Exercise aim » Please rewrite the text from all the entries below, replacing "Densitometer" with "Turbidimeter" and leaving everything else unchanged. Omit the pictures from your answer.

Dataset entries:
━━━━━━━━━━

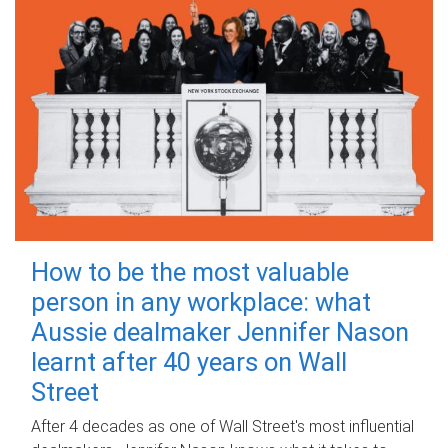
How to be the most valuable
person in any workplace: what
Aussie dealmaker Jennifer Nason
learnt after 40 years on Wall
Street
After 4 decades as one of Wall Street's most influential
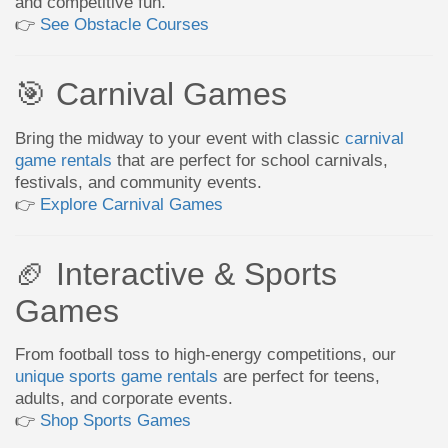
and competitive fun.
👉
See Obstacle Courses
🎯 Carnival Games
Bring the midway to your event with classic
carnival
game rentals
that are perfect for school carnivals,
festivals, and community events.
👉
Explore Carnival Games
🏈 Interactive & Sports
Games
From football toss to high-energy competitions, our
unique sports game rentals
are perfect for teens,
adults, and corporate events.
👉
Shop Sports Games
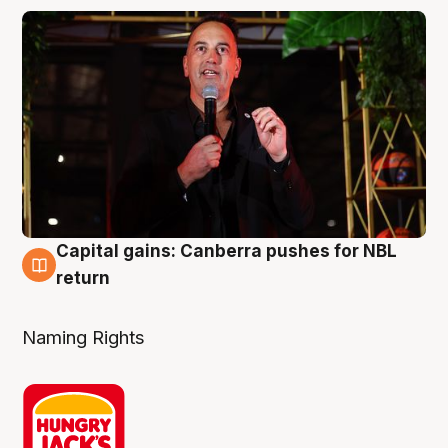
Capital gains: Canberra pushes for NBL
3 Aug
return
Naming Rights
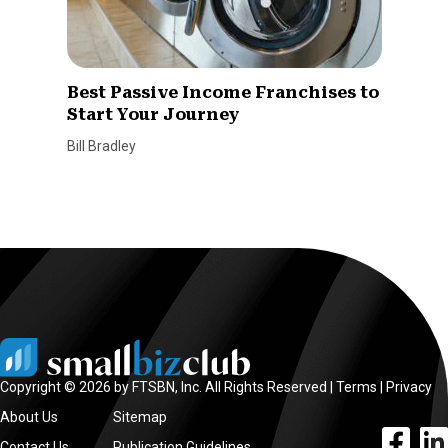
Best Passive Income Franchises to
Start Your Journey
Bill Bradley
Copyright © 2026 by FTSBN, Inc. All Rights Reserved |
Terms
|
Privacy
About Us
Sitemap
facebook l
linke
Contact Us
Publication Guidelines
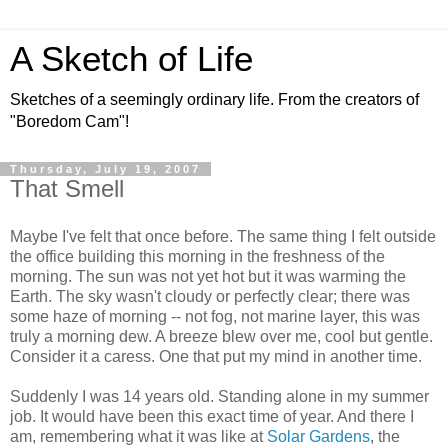
A Sketch of Life
Sketches of a seemingly ordinary life. From the creators of
"Boredom Cam"!
Thursday, July 19, 2007
That Smell
Maybe I've felt that once before. The same thing I felt outside
the office building this morning in the freshness of the
morning. The sun was not yet hot but it was warming the
Earth. The sky wasn't cloudy or perfectly clear; there was
some haze of morning -- not fog, not marine layer, this was
truly a morning dew. A breeze blew over me, cool but gentle.
Consider it a caress. One that put my mind in another time.
Suddenly I was 14 years old. Standing alone in my summer
job. It would have been this exact time of year. And there I
am, remembering what it was like at
Solar Gardens
, the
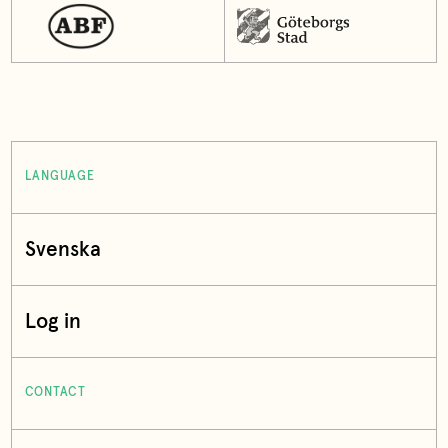
LANGUAGE
Svenska
Log in
CONTACT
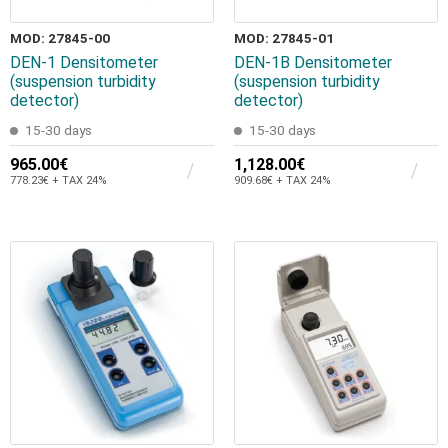
MOD: 27845-00
MOD: 27845-01
DEN-1 Densitometer
DEN-1B Densitometer
(suspension turbidity
(suspension turbidity
detector)
detector)
15-30 days
15-30 days
965.00€
1,128.00€
778.23€ + TAX 24%
909.68€ + TAX 24%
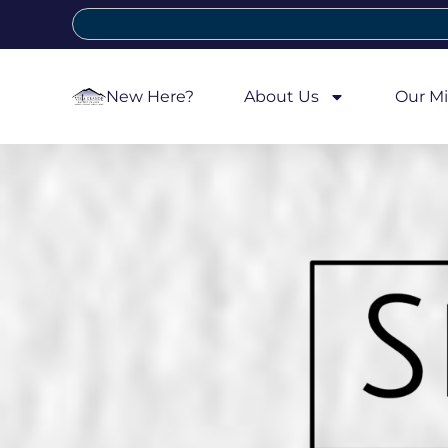
New Here?
About Us
Our Mi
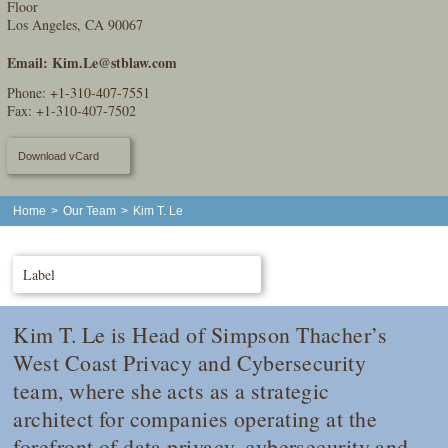
Floor
Los Angeles, CA 90067
Email:
Kim.Le@stblaw.com
Phone:
+1-310-407-7551
Fax: +1-310-407-7502
Download vCard
Home
>
Our Team
>
Kim T. Le
Label
Kim T. Le is Head of Simpson Thacher’s
West Coast Privacy and Cybersecurity
team, where she acts as a strategic
architect for companies operating at the
forefront of data privacy, cybersecurity and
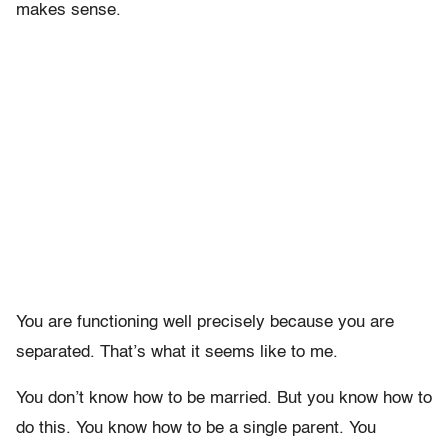
makes sense.
You are functioning well precisely because you are
separated. That’s what it seems like to me.
You don’t know how to be married. But you know how to
do this. You know how to be a single parent. You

━━━━━━━━━━

Response for this exercise »
How to be the most valuable
person in any workplace: what
Aussie dealmaker Jennifer Nason
learnt after 40 years on Wall
Street
After 4 decades as one of Wall Street's most influential
and competitive fun.
👉
See Obstacle Courses
🎯 Carnival Games
Bring the midway to your event with classic
carnival
game rentals
that are perfect for school carnivals,
festivals, and community events.
👉
Explore Carnival Games
🏈 Interactive & Sports
Games
From football toss to high-energy competitions, our
unique sports game rentals
are perfect for teens,
adults, and corporate events.
👉
Shop Sports Games
Capital gains: Canberra pushes for NBL
3 Aug
return
Naming Rights
Best Passive Income Franchises to
Start Your Journey
Bill Bradley
Copyright © 2026 by FTSBN, Inc. All Rights Reserved |
Terms
|
Privacy
About Us
Sitemap
facebook l
linke
Contact Us
Publication Guidelines
A Sketch of Life
Sketches of a seemingly ordinary life. From the creators of
"Boredom Cam"!
Thursday, July 19, 2007
That Smell
Maybe I've felt that once before. The same thing I felt outside
the office building this morning in the freshness of the
morning. The sun was not yet hot but it was warming the
Earth. The sky wasn't cloudy or perfectly clear; there was
some haze of morning -- not fog, not marine layer, this was
truly a morning dew. A breeze blew over me, cool but gentle.
Consider it a caress. One that put my mind in another time.
Suddenly I was 14 years old. Standing alone in my summer
job. It would have been this exact time of year. And there I
am, remembering what it was like at
Solar Gardens
, the
LANGUAGE
Svenska
Log in
CONTACT
MOD: 27845-00
MOD: 27845-01
DEN-1 Turbidimeter
DEN-1B Turbidimeter
(suspension turbidity
(suspension turbidity
detector)
detector)
15-30 days
15-30 days
965.00€
1,128.00€
778.23€ + TAX 24%
909.68€ + TAX 24%
New Here?
About Us
Our Mi
Floor
Los Angeles, CA 90067
Email:
Kim.Le@stblaw.com
Phone:
+1-310-407-7551
Fax: +1-310-407-7502
Download vCard
Home
>
Our Team
>
Kim T. Le
Label
Kim T. Le is Head of Simpson Thacher’s
West Coast Privacy and Cybersecurity
team, where she acts as a strategic
architect for companies operating at the
forefront of data privacy, cybersecurity and
makes sense.
You are functioning well precisely because you are
separated. That’s what it seems like to me.
You don’t know how to be married. But you know how to
do this. You know how to be a single parent. You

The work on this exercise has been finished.